In the 1800s, the Chisholm Trail was a major pipeline for cowboys and ranchers herding cattle from southern Texas to Abilene, Kans. Though the trail has been replaced by modern transportation, its iconic status in cowboy mythology remains strong today.
Pastor Stan Norman hopes to capture the legacy of the Chisholm Trail, and translate that into a spiritual metaphor for the BIC church he’s planting in Abilene. “God’s Trail Begins Where Yours Ends,” read the pamphlets announcing New Trail Fellowship Church, which Norman hopes will draw “country music lovers, cowboys, and country folk” from Abilene and the surrounding areas.
“I want to use language that the cowboy culture will understand,” says Norman.
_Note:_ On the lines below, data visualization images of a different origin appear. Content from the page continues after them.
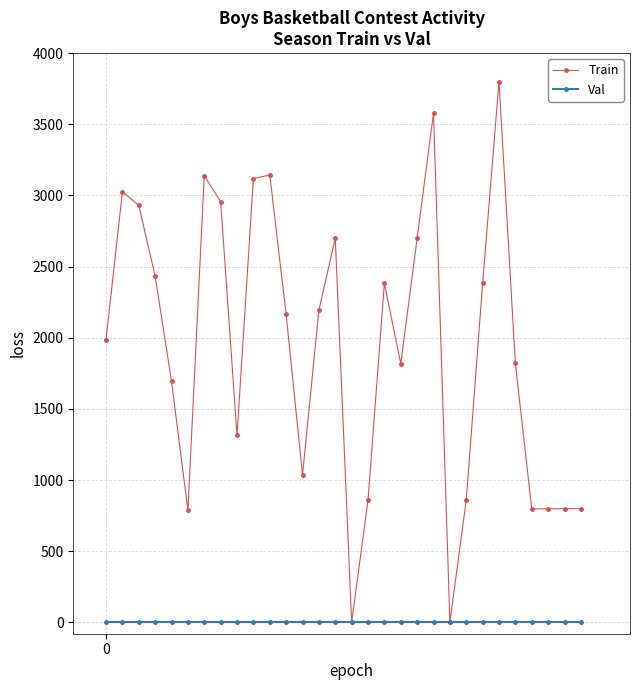

What are all the series names shown in the legend?

Train, Val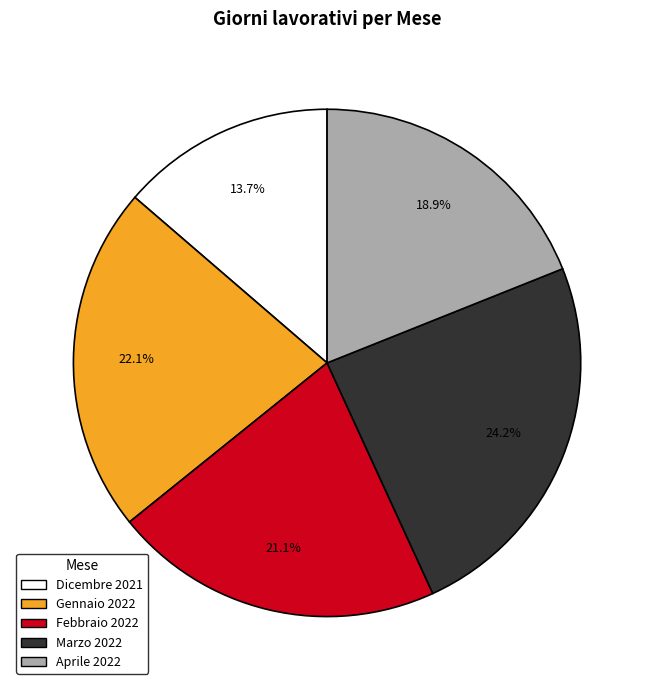

Which slice is the smallest?

Dicembre 2021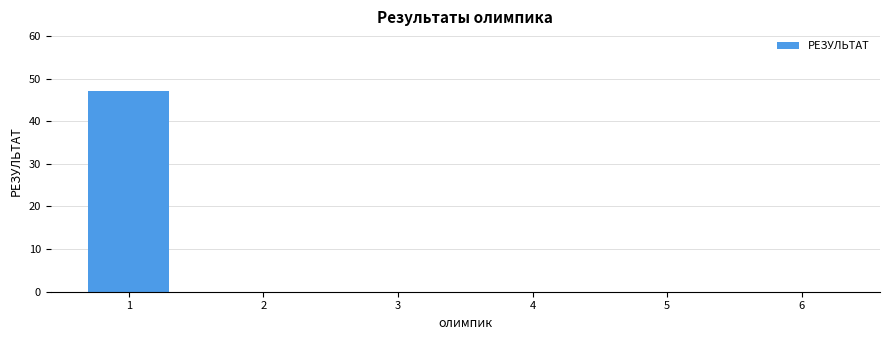

Is it true that the value at 2 is 29?

False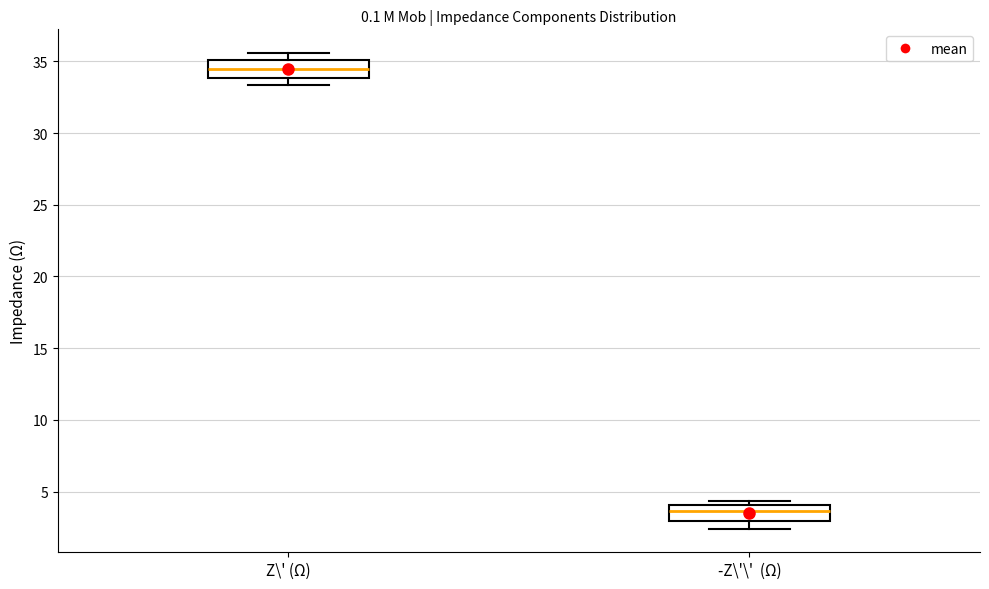

Reading left to right, transcribe this box plot: for each box, give where its median line is, the range the box spans, and where its two whiskers end, as read against the y-axis. The values are not printed on the chart, so give them approximately, as read against the axis.

Z\' (Ω): median 34.5, box 34.0 to 35.0, whiskers 33.5 to 35.5
-Z\'\' (Ω): median 3.5, box 3.0 to 4.0, whiskers 2.5 to 4.5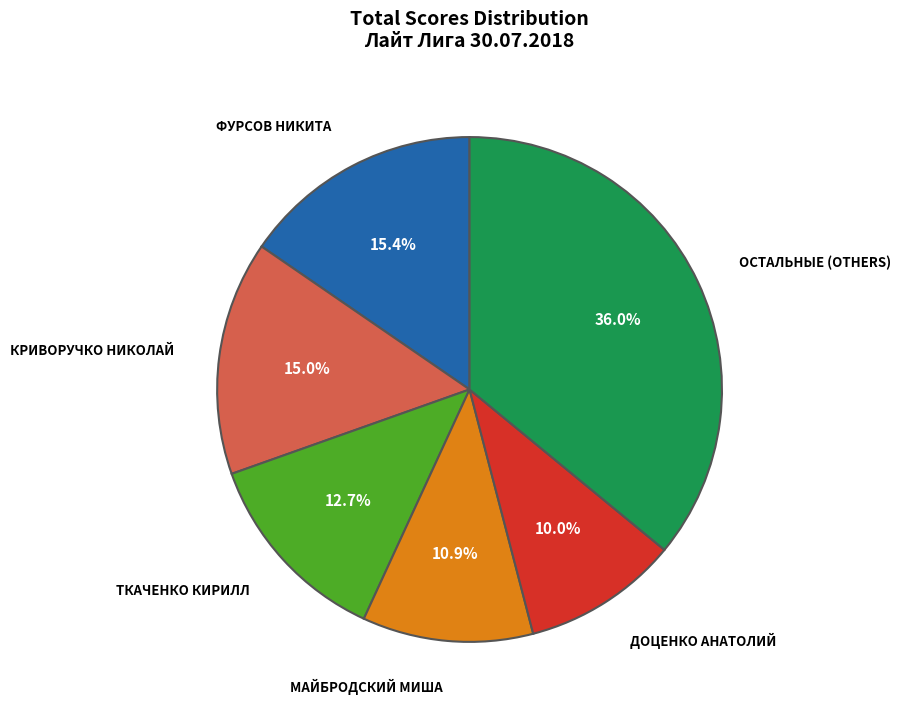

Is there any slice that represents more than half of the pie?

No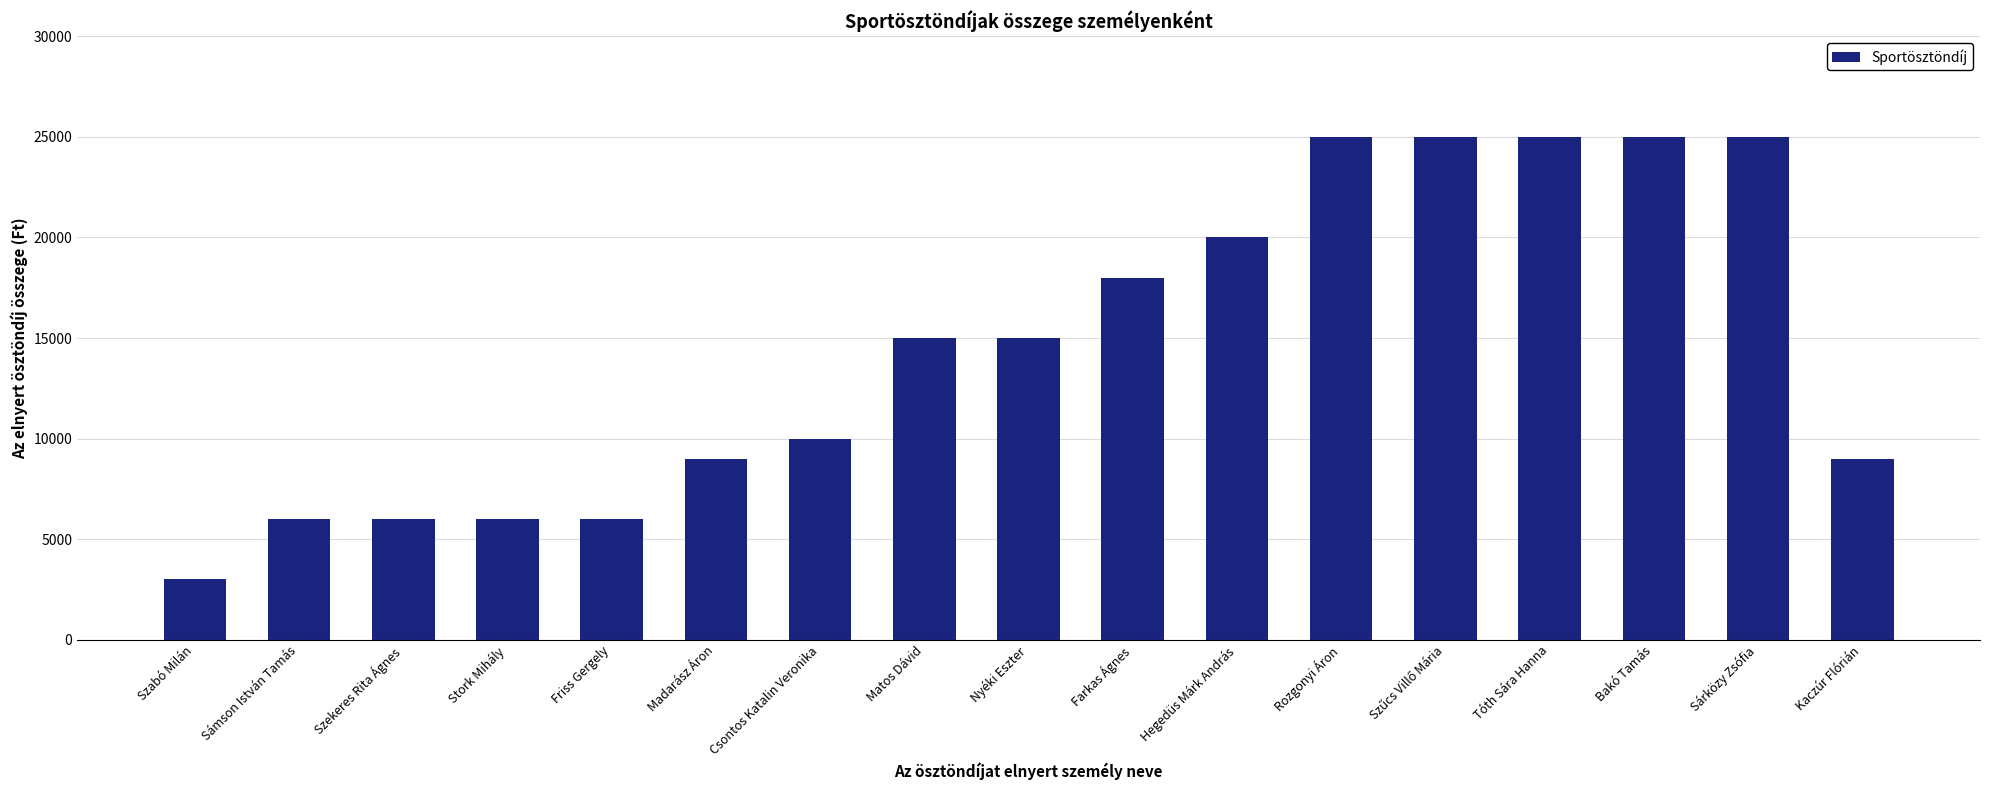

Read the value at Szabó Milán, to the nearest 10.

3000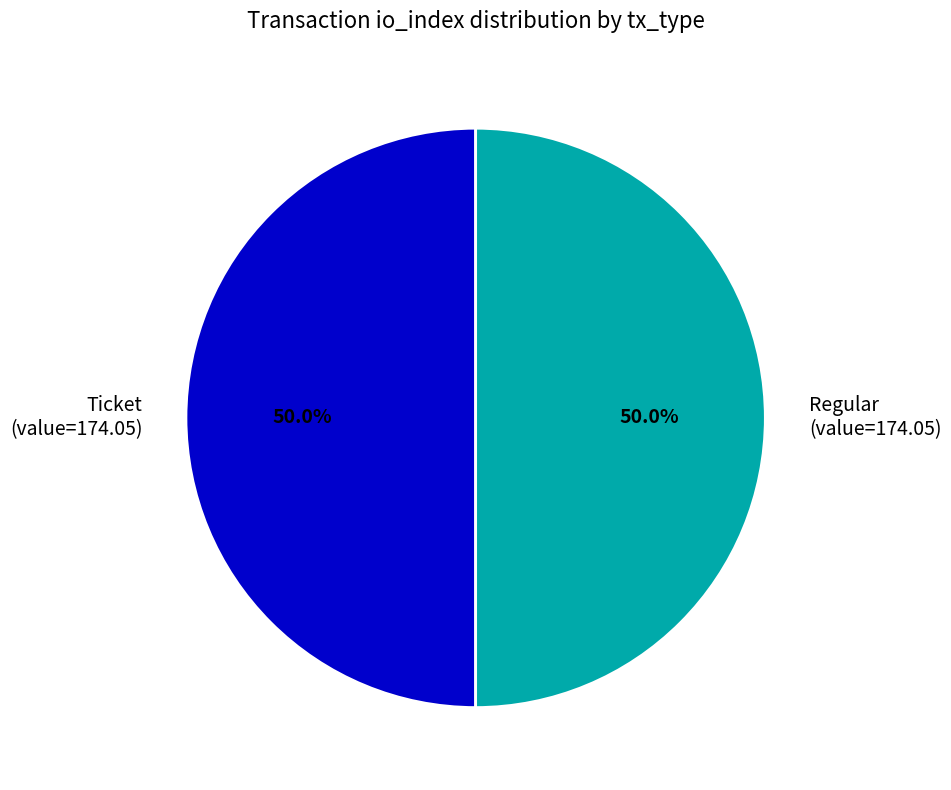

What is the total percentage of Regular (value=174.05) and Ticket (value=174.05)?

100.0%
For example, he hopes to preach his first message on the familiar story of Jesus meeting the Samaritan woman at the well (John 4) by using the metaphor of his own struggle to break in a stubborn, rebellious heifer on a friend’s ranch. “I was trying to lead the heifer to water, to give her what she needed,” Norman recalls, relating the story. “Just like Jesus, who was trying to lead the Samaritan woman to living water.”
Building on a foundational group of “cowboys” who have been meeting for a weekly Bible study, the church plant will officially open in September. Services will be held in a barn and feature a “country music” style of worship.
“God has really prompted my heart to start this church,” says Norman, who formerly served as the pastor of the Abilene BIC congregation. “We’re getting back to the basics. Cowboy people want the basics.”